NOT IN ALASKA
There Shouldn't Be New Offshore Drilling In Alaska
Offshore Drilling Impacts
Everyone loves our great Alaskan landscape but this new oil rig will jeopardize all of our beautiful wilderness and waters. Pipelines could break, oil could run off the rig and get into the water, and also there could be an oil spill like before in 1989 and 2006! If there's just one oil spill we could lose everything and all of the animals and even our people would probably get sick and die! Would you want to risk all of this just for oil?
Our Environment's Welfare
Risks
At night, oil rigs attract birds because of their lights. Most birds end up flying straight into the rigs or get incinerated right on the spot. They get burned because of the burning of fossil fuels to make black carbon. Black carbon affects an environment in a huge way. It makes the climate's temperature rise which could cause a really big problem in Alaska. We don't need our ice caps to melt now do we?
While drilling, a lot of firing air guns are involved. This sends a strong wave across the sea floor that could decrease catching fish,and can severely hurt the marine organisms hearing. Also, the drilling waste and metal cuttings are dumped into the ocean without care. I can tell you right now, no good intentions are going to come with this new oil rig.

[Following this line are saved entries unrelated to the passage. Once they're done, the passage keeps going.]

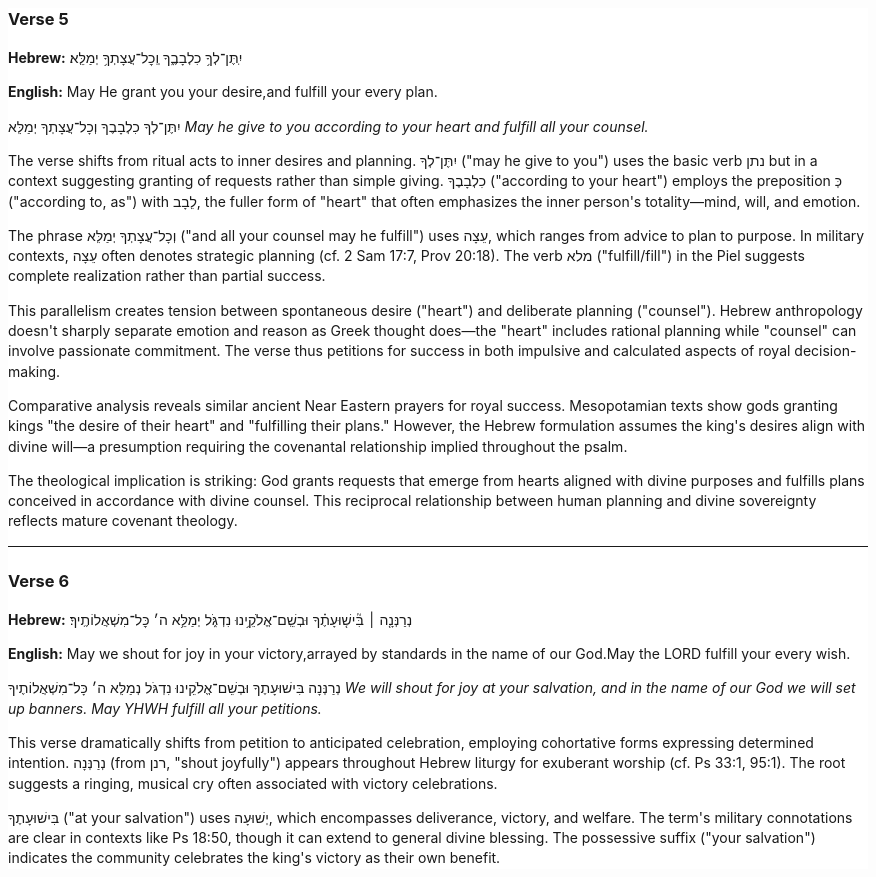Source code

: ### Verse 5

**Hebrew:** יִֽתֶּן־לְךָ֥ כִלְבָבֶ֑ךָ וְֽכׇל־עֲצָתְךָ֥ יְמַלֵּֽא׃

**English:** May He grant you your desire,and fulfill your every plan.

יִתֶּן־לְךָ כִלְבָבֶךָ וְכָל־עֲצָתְךָ יְמַלֵּא
*May he give to you according to your heart and fulfill all your counsel.*

The verse shifts from ritual acts to inner desires and planning. יִתֶּן־לְךָ ("may he give to you") uses the basic verb נתן but in a context suggesting granting of requests rather than simple giving. כִלְבָבֶךָ ("according to your heart") employs the preposition כְּ ("according to, as") with לֵבָב, the fuller form of "heart" that often emphasizes the inner person's totality—mind, will, and emotion.

The phrase וְכָל־עֲצָתְךָ יְמַלֵּא ("and all your counsel may he fulfill") uses עֵצָה, which ranges from advice to plan to purpose. In military contexts, עֵצָה often denotes strategic planning (cf. 2 Sam 17:7, Prov 20:18). The verb מלא ("fulfill/fill") in the Piel suggests complete realization rather than partial success.

This parallelism creates tension between spontaneous desire ("heart") and deliberate planning ("counsel"). Hebrew anthropology doesn't sharply separate emotion and reason as Greek thought does—the "heart" includes rational planning while "counsel" can involve passionate commitment. The verse thus petitions for success in both impulsive and calculated aspects of royal decision-making.

Comparative analysis reveals similar ancient Near Eastern prayers for royal success. Mesopotamian texts show gods granting kings "the desire of their heart" and "fulfilling their plans." However, the Hebrew formulation assumes the king's desires align with divine will—a presumption requiring the covenantal relationship implied throughout the psalm.

The theological implication is striking: God grants requests that emerge from hearts aligned with divine purposes and fulfills plans conceived in accordance with divine counsel. This reciprocal relationship between human planning and divine sovereignty reflects mature covenant theology.

---

### Verse 6

**Hebrew:** נְרַנְּנָ֤ה ׀ בִּ֘ישׁ֤וּעָתֶ֗ךָ וּבְשֵֽׁם־אֱלֹקֵ֥ינוּ נִדְגֹּ֑ל יְמַלֵּ֥א ה׳ כׇּל־מִשְׁאֲלוֹתֶֽיךָ׃

**English:** May we shout for joy in your victory,arrayed by standards in the name of our God.May the LORD fulfill your every wish.

נְרַנְּנָה בִּישׁוּעָתֶךָ וּבְשֵׁם־אֱלֹקֵינוּ נִדְגֹּל נְמַלֵּא ה׳ כָּל־מִשְׁאֲלוֹתֶיךָ
*We will shout for joy at your salvation, and in the name of our God we will set up banners. May YHWH fulfill all your petitions.*

This verse dramatically shifts from petition to anticipated celebration, employing cohortative forms expressing determined intention. נְרַנְּנָה (from רנן, "shout joyfully") appears throughout Hebrew liturgy for exuberant worship (cf. Ps 33:1, 95:1). The root suggests a ringing, musical cry often associated with victory celebrations.

בִּישׁוּעָתֶךָ ("at your salvation") uses יְשׁוּעָה, which encompasses deliverance, victory, and welfare. The term's military connotations are clear in contexts like Ps 18:50, though it can extend to general divine blessing. The possessive suffix ("your salvation") indicates the community celebrates the king's victory as their own benefit.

The pipelines will end up messing up our environment. They can cause erosion and degrade the natural environment. Once our beautiful environment is gone, what do we have left? No one will want to come here anymore because of how disgusting it will look. Then our tourism will be shot right into the ground.
Past Oil Spills
On March 24, 1989 an oil spill occurred in Prince William Sound, Alaska. The oil tanker called Exxon Valdez hit a reef and spilled about 260,000-750,000 barrels of crude oil into the water. It is one of the worst human caused environmental disasters in history and was also the worst US oil spill up until the Deepwater Horizon spill occurred. It covered about 1,300 miles of coastline and about 11,000 miles of water.
On March 6, 2006 yet another oil spilled happened in Alaska. It is known as the Prudhoe Bay oil spill. It leaked for about 5 days and leaked about 267,000 gallons of oil into the water, covering about 1.9 acres. It is still the largest oil spill in Northern Alaska.